Shining the Light: Washington Street Church

Washington Street Church in Waynesburg is inviting old members and new neighbors to “Fall – Back to Church” on Sunday November 5. Service is at 9 a.m. “with fellowship and refreshments to follow.“

Yes, Washington Street Methodist Church has been renamed but its new signage lets you know – “A New Name A New Sign But Still United with Christ.”

And Reverend Bill Parker, who has been pastoring here for 17 years, is still spreading the Good Word envisioned in John Wesley’s three simple rules: ”Do no harm. Do good. Stay in love with God.”

This isn’t the first time this historic church, tucked behind the modern trappings of Pecjaks Sunoco on Greene St. has been renamed.  A browse through G. Wayne Smith’s History of Greene County tells us the Methodist Episcopal Church arrived with the first frontier preachers of the Redstone Circuit of 1784. In Waynesburg, a first wooden church was built in 1803 on Liberty Street beside the Methodist cemetery. (Later it would find its forever home on Richhill Street, next door to Waynesburg University and the First Presbyterian Church.) For many years, Methodism was the largest denomination on the Western Frontier; with circuit riding pastors bringing services every two weeks or so if the weather was good, to the scattered communities of the Redstone Circuit. 

The Methodist Protestant Church broke away in 1828, and a congregation formed in Waynesburg in 1829. By 1831 they purchased a brick meetinghouse at the edge of a lot on Washington Street, just south of the town limits. The old “cornfield church” would be torn down, and when the church you see today was dedicated on July 30, 1893 “no other churches in town held services, and their pastors were invited to participate in the Grand Occasion.”

The new church cost “about $6000” and had stained glass windows, frescoed interior walls, electric lights, forced air heating and a new oak organ. It added a brick Sunday school building in 1914, complete with classrooms upstairs and a kitchen and dining hall downstairs. 

When the Methodist Episcopal, Methodist Protestant and Methodist Episcopal South churches merged nationally in 1939, community churches could merge voluntarily. In Waynesburg “the congregations chose not to merge” and instead changed their names to First Methodist Church and Washington Street Methodist Church. By now the cornfields at the edge of town were long gone, replaced by the bustling businesses and working class neighborhoods of the South Side that stretched down to the railroad tracks along Ten Mile Creek.

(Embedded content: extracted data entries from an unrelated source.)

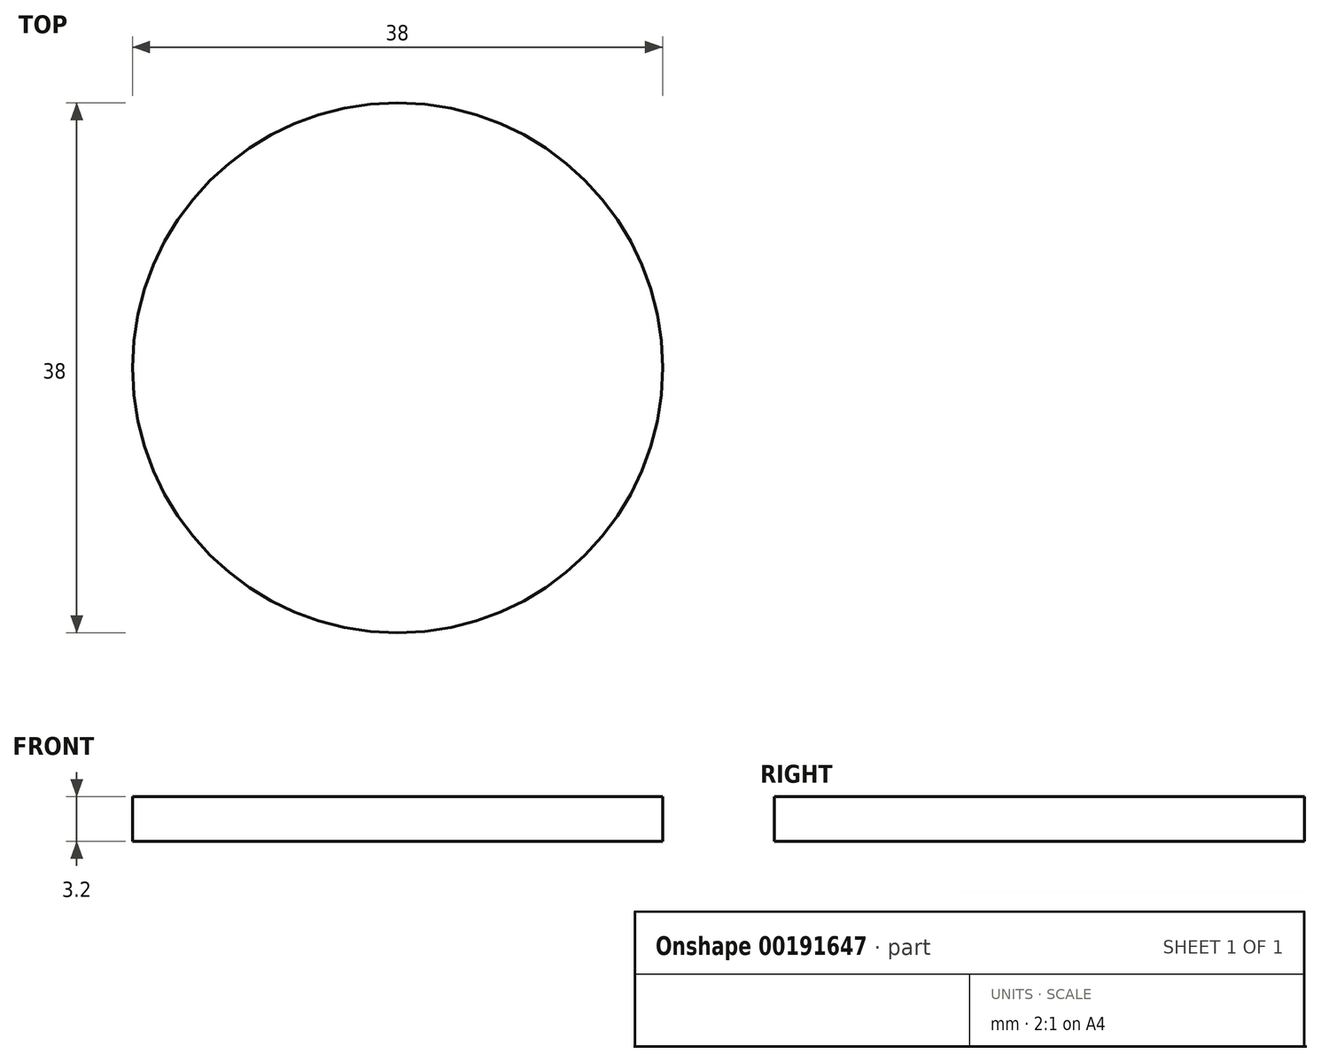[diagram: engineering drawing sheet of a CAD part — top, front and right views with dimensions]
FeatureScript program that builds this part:
annotation { "Feature Type Name" : "Feature", "Feature Type Description" : "" }
export const myFeature = defineFeature(function(context is Context, id is Id, definition is map)
    precondition{}
    {
        {
            var Q0;
            Q0=qCreatedBy(makeId("Top.planeOp"),FACE);
            var sketch = newSketch(context, id + "F0", { "sketchPlane" : qUnion([Q0])});
            skCircle(sketch, "E0", {"center": v(0, 0) * mm, "radius": 19 * mm});
            skSolve(sketch);
        }
        {
            var Q0;
            Q0 = qSketchRegion(id + "F0", true);
            extrude(context, id + "F1", {"entities" : qUnion([Q0]), "depth" : 3.2 * mm});
        }
    });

Longtime member Bob Beabout found the folks attending church on Washington Street to be to his liking more than 30 years ago when his mother, who was a member, died, and he stopped by to celebrate her memory. “Everybody made me feel welcome and I’ve been here ever since!”

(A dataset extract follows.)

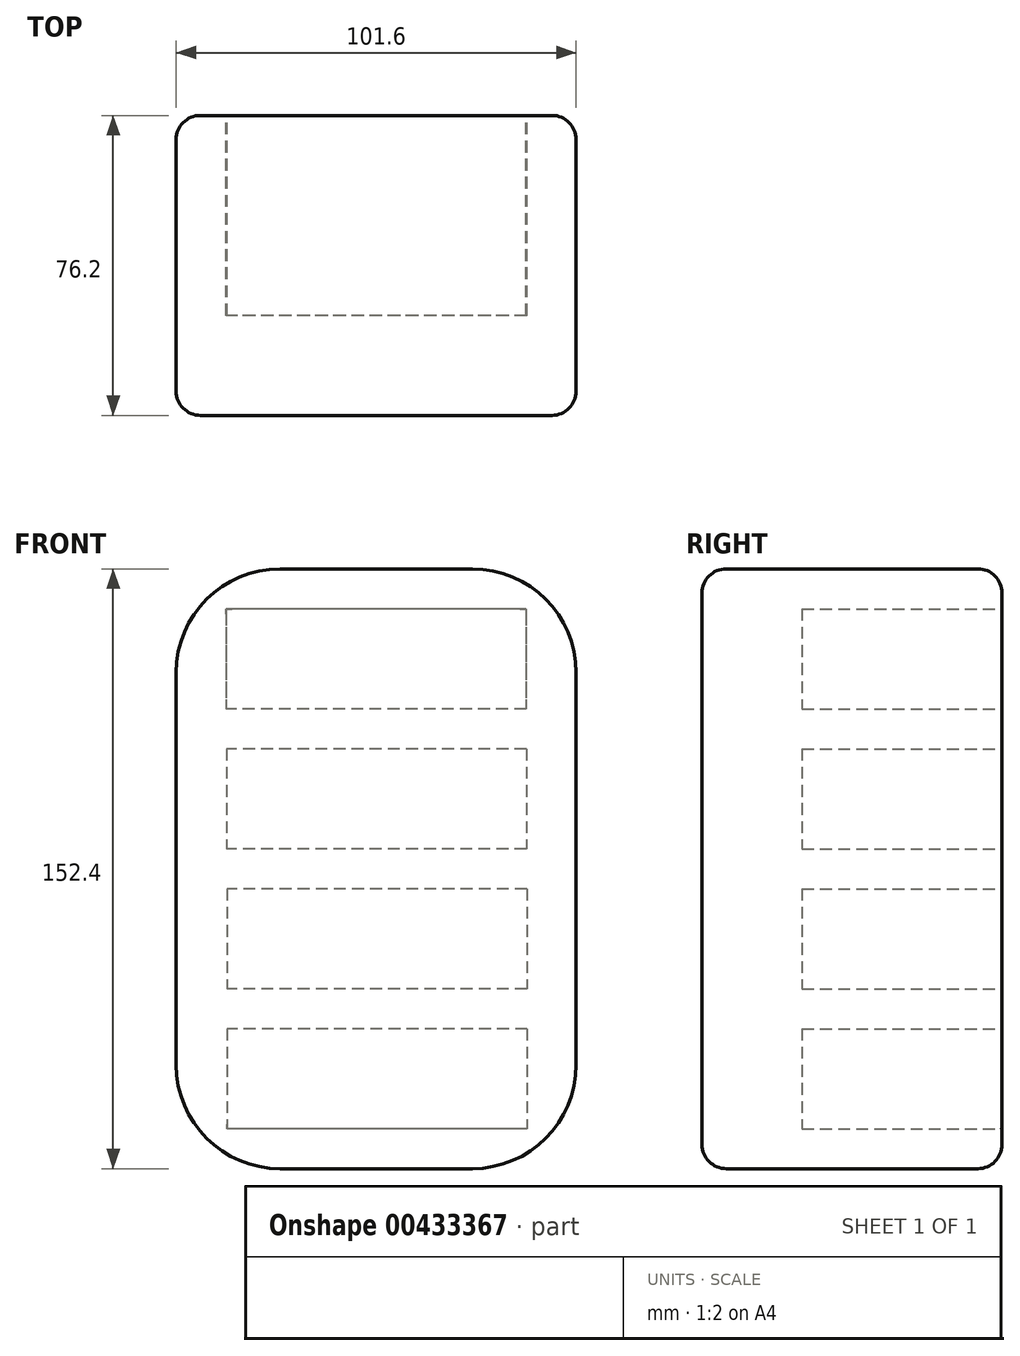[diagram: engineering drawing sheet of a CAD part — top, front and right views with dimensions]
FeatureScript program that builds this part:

The best ending to this fall back to church story came when I dropped in to see for myself how doing no harm, doing good and loving God is doing at this church whose membership stretches from Waynesburg to Hundred to Hopewell Ridge.

It didn’t surprise me that I already knew many of the people who came through the door, stopped to chat and stayed for a group photo after services.

Reverend Parker combines the joy of singing hymns and the call and response prayers of pastor to congregation with that one thing good preachers are masters of – adding modern meaning to what the Good Book says. 

 This morning, “The Secret” that the apostle Paul shared with the world takes a deep dive into relevance by way of the old TV show “I’ve got a Secret” and a trip to Rolling Thunder in Washington DC that Reverend Parker once took by way of the back roads of West Virginia.

I’m not going to fill you in on all the details of the service – Heaven help me if I tried! But if you stop by on November 5 you can hear for yourself just what makes this church and its congregation feel so at home and neighborly.

About Colleen Nelson

Colleen has been a freelance artist longer than she’s been a journalist but her inner child who read every word on cereal boxes and went on to devour school libraries and tap out stories on her old underwood portable was not completely happy until she became a VISTA outreach worker for Community Action Southwest in 1990. Her job – find out from those who live here what they need so that social services can help fill the gaps. “I went in to the Greene County Messenger and told Jim Moore I’d write for free about what was going on in the community and shazam! I was a journalist!” Soon she was filing stories about rural living with the Observer-Reporter, the Post-Gazette and the GreeneSaver (now GreeneScene). Colleen has been out and about in rural West Greene since 1972. It was neighbors who helped her patch fences and haul hay and it would be neighbors who told her the stories of their greats and great-greats and what it was like back in the day. She and neighbor Wendy Saul began the Greene Country Calendar in 1979, a labor of love that is ongoing. You guessed it – she loves this place!